Fluctuating consumer model preference also includes changes in other vehicle properties. For instance, the use of four-cylinder engines rose quickly in the 1970s from 0.03% of cars in 1970 to comprise 39.85% of cars in 1981 before stabilizing at 50% from the mid-1980s onward [Ward’s Automotive Yearbooks]. In the same time period, the proportion of US cars produced that were smaller than 250 CID [cubic inch displacement] grew from 12.9% to 70.7% [Ward’s Automotive Yearbooks]. Similarly, shifts occurred in the move from rear-wheel drive to front- wheel drive vehicles. GM, Chrysler, and Ford produced few front-wheel drive vehicles prior to the CAFE standards being introduced in 1975. However, a report by Arthur Anderson and Co in 1980 predicted that the number of front-wheel drive cars sold in North America would grow to 50% by 1985 [Ward’s, 1980]. By the mid-1990s and through to 2009, only a handful of high- performance sports cars remained rear-wheel drive.

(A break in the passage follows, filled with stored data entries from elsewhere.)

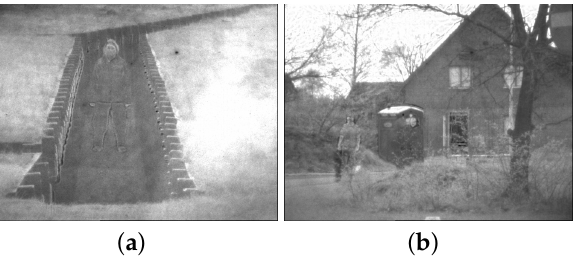
Figure 11. Results by [8] for the fusion of panchromatic VIS and IR images. ( a ) Fusion by [8] in Trench. ( b ) Fusion by [8] in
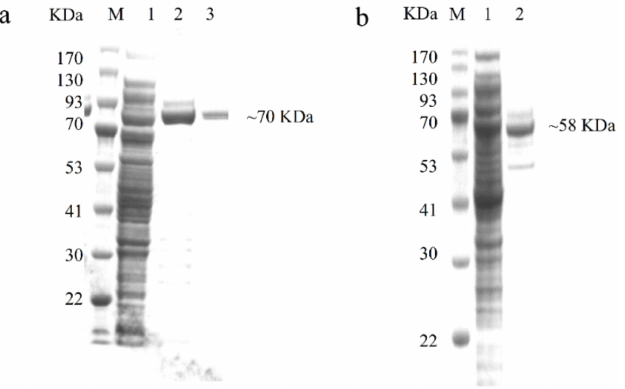
Figure 4. SDS-PAGE results of recombinant PhGDH1 and PhGDH2. ( a ): Expression analysis of recombinant PhGDH1, M: protein ladder, 1: Expression of PhGDH1 induced with 0.1 mM IPTG, 2–3: purified PhGDH1 fusion protein. ( b ): Expression analysis of recombinant PhGDH2, M: protein ladder, 1: Expression of PhGDH2 induced with 0.1 mM IPTG, 2: purified PhGDH2 fusion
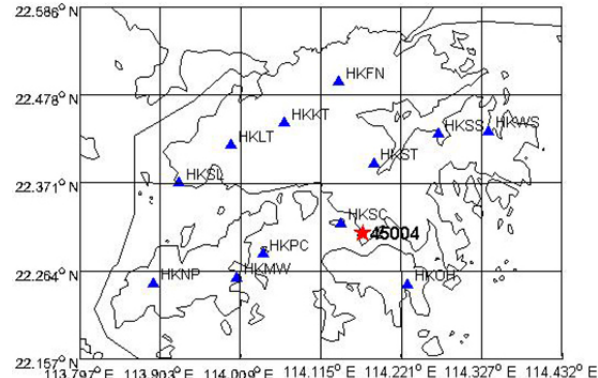
Figure 1. Distribution of the Hong Kong SatRef sites (blue trian- gle) inside the tomography grid (black line) and the KingPark ra- diosonde station (red pentagram). The region was discretized into a 6 × 4 × 16 cell grid for the water vapor tomography. Heights of layers are (0, 500, 800, 1200, 1600, 2000, 2500, ..., 9000, 10000m).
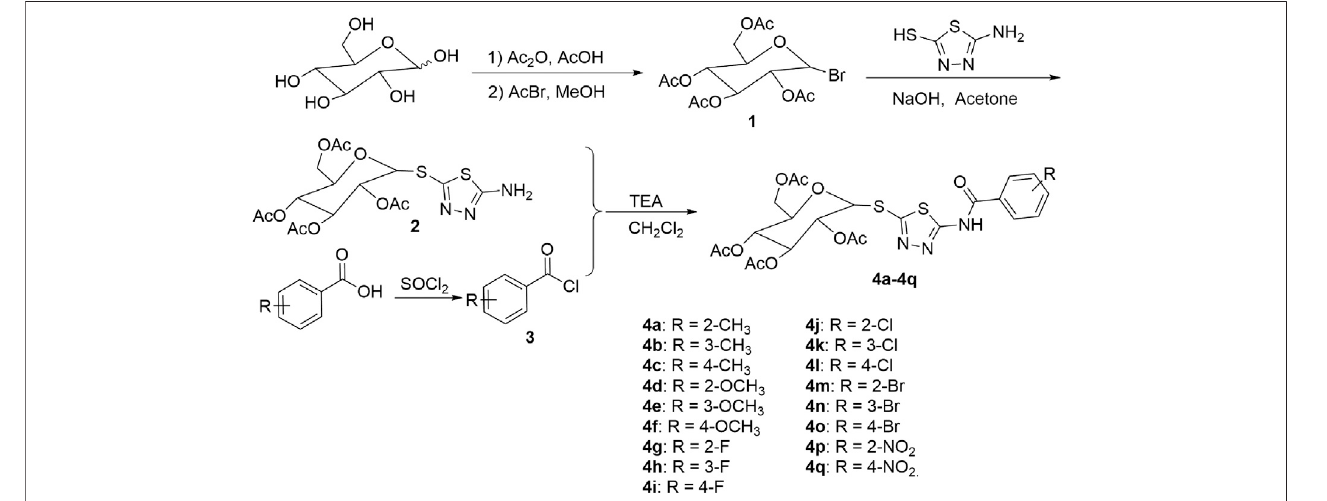
FIGURE 1 | Synthetic route of the target compounds 4a – 4q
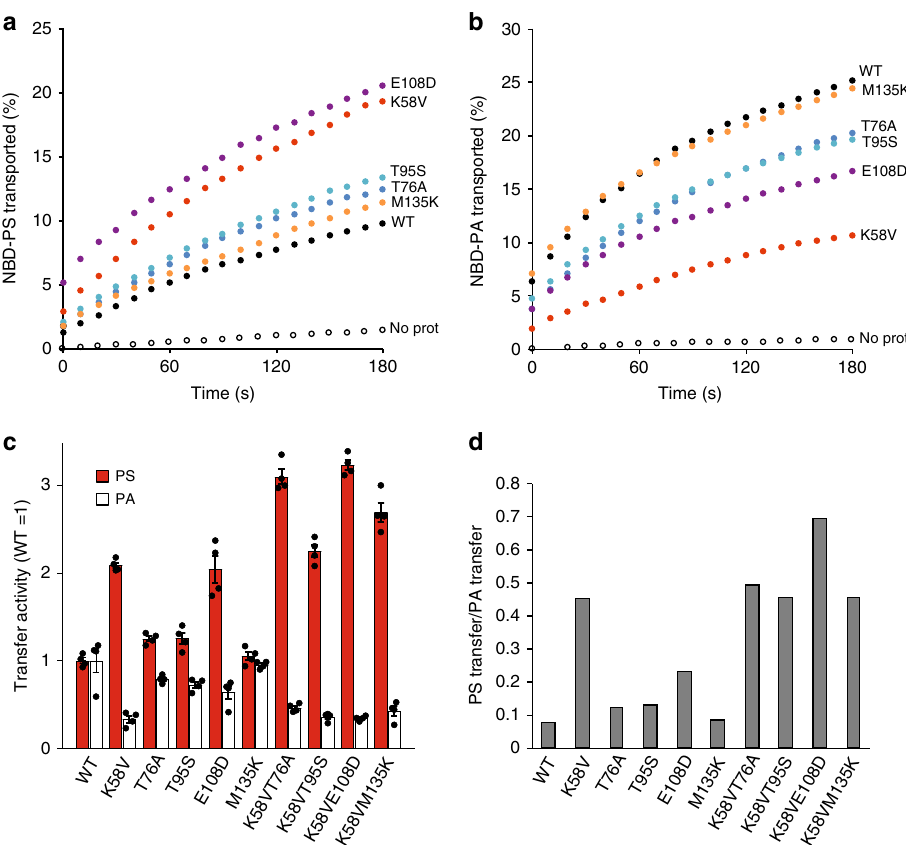
Fig. 3 Lipid transfer speci fi city of Ups1 mutants. a PS transfer of wildtype (WT) and mutant Ups1 – Mdm35 complexes in vitro. Recombinant protein complexes (50 nM) were incubated with donor liposomes (12.5 µ M) containing NBD-PS and Rhodamine-PE (PC/PE/CL/Lac-PE/NBD-PS/Rhodamine- PE = 50/33/5/5/5/2 mol%) and acceptor liposomes (50 µ M; PC/PE/CL/Lac-PE/PS = 50/35/5/5/5 mol%) at 20 °C and NBD fl uorescence was monitored. b PA transfer of wildtype (WT) and mutant Ups1 – Mdm35 complexes in vitro. Recombinant protein complex (12.5 nM) were incubated with donor liposomes containing NBD-PA and Rhodamine-PE (12.5 µ M; PC/PE/CL/Lac-PE/NBD-PA/Rhodamine-PE = 50/33/5/5/5/2 mol%) and acceptor liposomes (50 µ M; PC/PE/CL/Lac-PE/PA = 50/35/5/5/5 mol%) and NBD fl uorescence was monitored. c Relative PS (red) and PA (white) transfer activates of Ups1 variants. Data were normalised to the activities of WT. Error bars represent mean ± SEM, n = 4. d PS transfer activities of Ups1 variants relative to their PA transfer activities. See also Supplementary Fig.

68 Fluctuating consumer model preferences were also pronounced when considering swings in the demand for individual vehicle models as compared with projections. For example, sales of Chevrolet’s Citation dropped from 209,545 in 1982 to half of that in 1983 following a NHTSA safety investigation into alleged brake problems. Over that year, Chevrolet sales increased by 5.8%, meaning that production of other models was increased to compensate [Ward’s, 1984]. At Ford, sales of the Mercury Villager minivan never came close to capacity production, and the joint venture with Nissan to produce these vehicles was ultimately called off in 2002 [Ward’s, 1999; 2003]. Similarly, in 1982 Chevrolet’s Chevette widely missed projections of 350,000 units, registering only 233,858 sales. In short, demand for different vehicles varied widely from year to year and, perhaps more important, frequently deviated from manufacturers’ expectations.